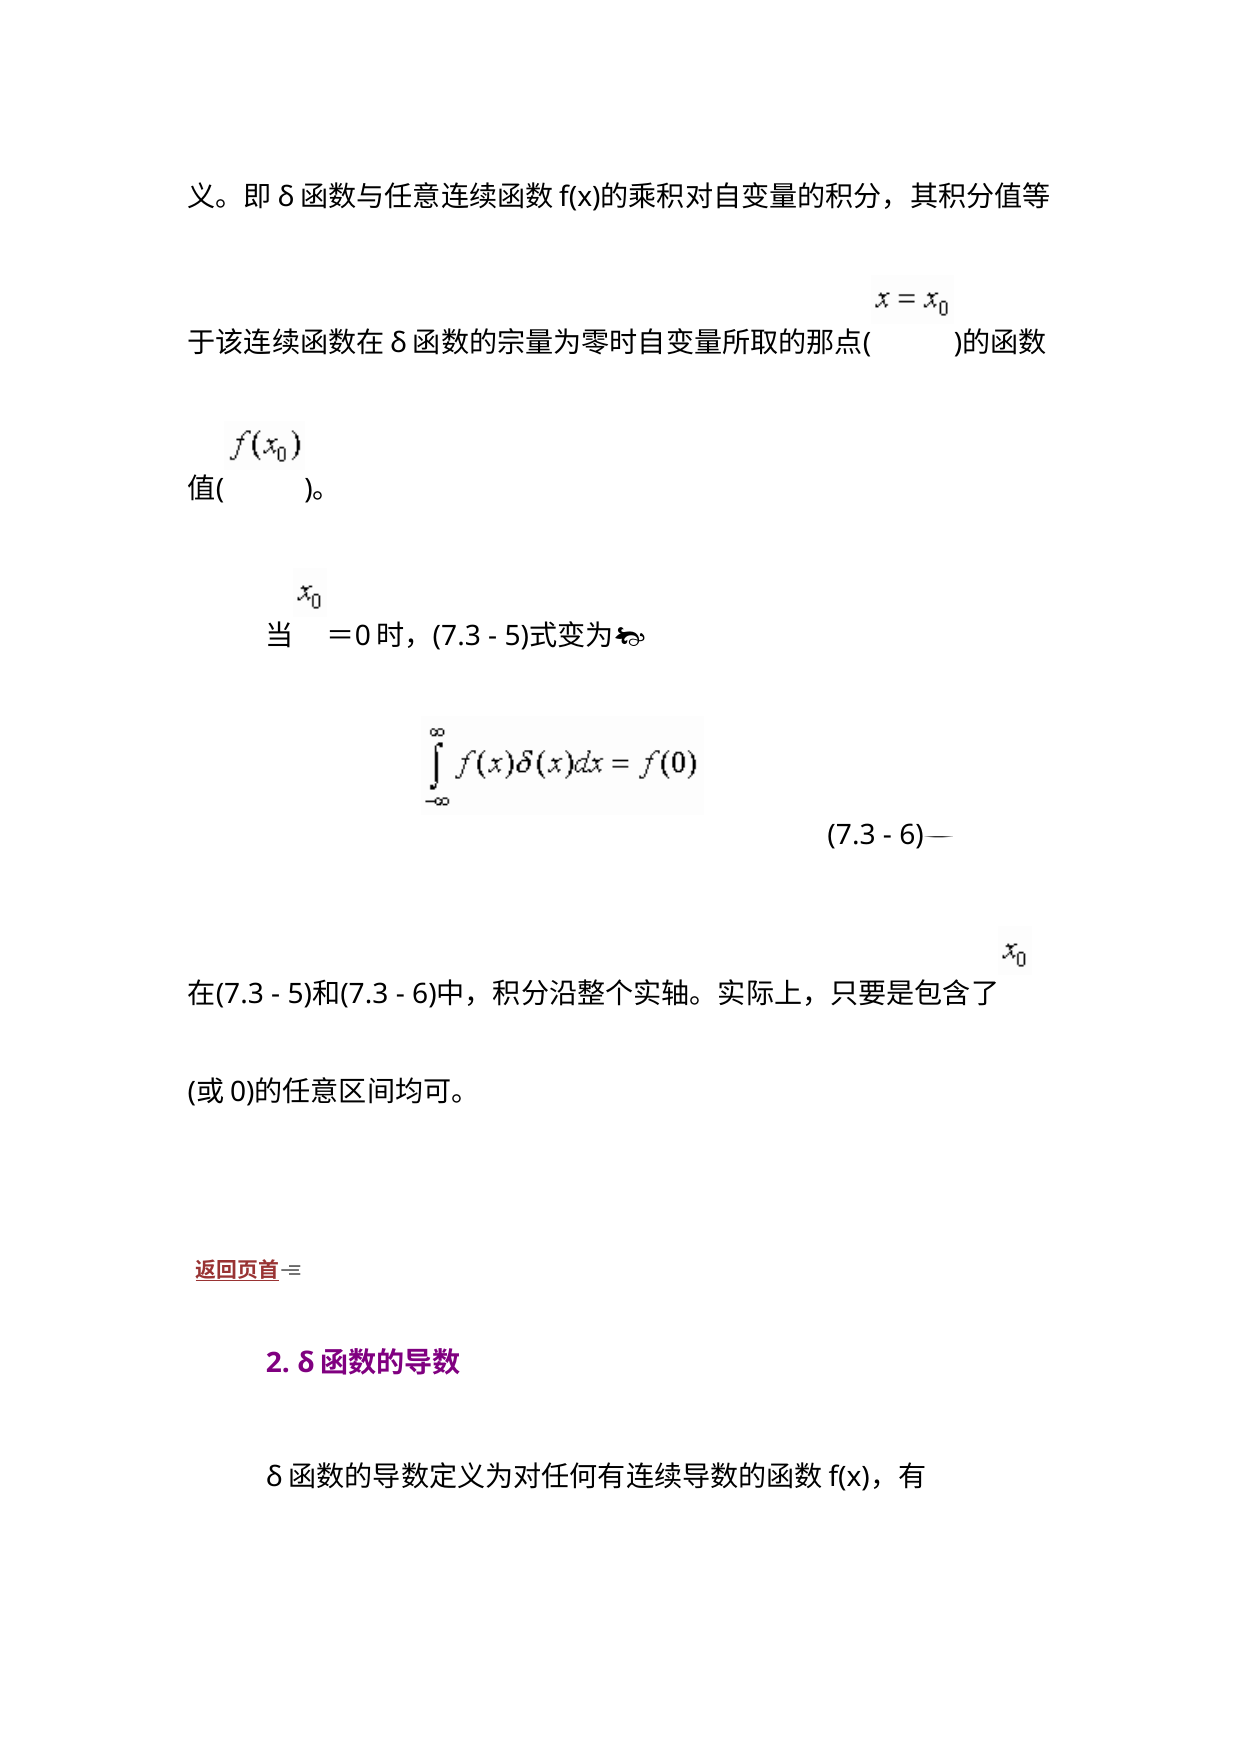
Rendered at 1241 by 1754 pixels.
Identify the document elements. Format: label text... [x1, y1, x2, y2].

text δ函数的导数定义为对任何有连续导数的函数f(x)，有 [187, 1442, 1053, 1507]
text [187, 162, 1053, 519]
text 当＝0时，(7.3 - 5)式变为 [187, 569, 1053, 667]
text 2. δ函数的导数 [187, 1327, 1053, 1392]
text 返回页首 [187, 1233, 1053, 1298]
picture [224, 421, 305, 470]
picture [998, 926, 1032, 975]
picture [421, 716, 704, 815]
text (7.3 - 6) [187, 716, 1053, 879]
text 在(7.3 - 5)和(7.3 - 6)中，积分沿整个实轴。实际上，只要是包含了(或0)的任意区间均可。 [187, 927, 1053, 1122]
picture [293, 568, 327, 617]
picture [871, 275, 954, 324]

━━━━━━━━━━━━━━━━

# Work request
All records above need to be returned exactly. Omit the pictures.

# Answer box
Rendered at 1241 by 1754 pixels.
Identify the document elements. Format: label text... [x1, y1, x2, y2].

text δ函数的导数定义为对任何有连续导数的函数f(x)，有 [187, 1442, 1053, 1507]
text [187, 162, 1053, 519]
text 当＝0时，(7.3 - 5)式变为 [187, 569, 1053, 667]
text 2. δ函数的导数 [187, 1327, 1053, 1392]
text 返回页首 [187, 1233, 1053, 1298]
picture [224, 421, 305, 470]
picture [998, 926, 1032, 975]
picture [421, 716, 704, 815]
text (7.3 - 6) [187, 716, 1053, 879]
text 在(7.3 - 5)和(7.3 - 6)中，积分沿整个实轴。实际上，只要是包含了(或0)的任意区间均可。 [187, 927, 1053, 1122]
picture [293, 568, 327, 617]
picture [871, 275, 954, 324]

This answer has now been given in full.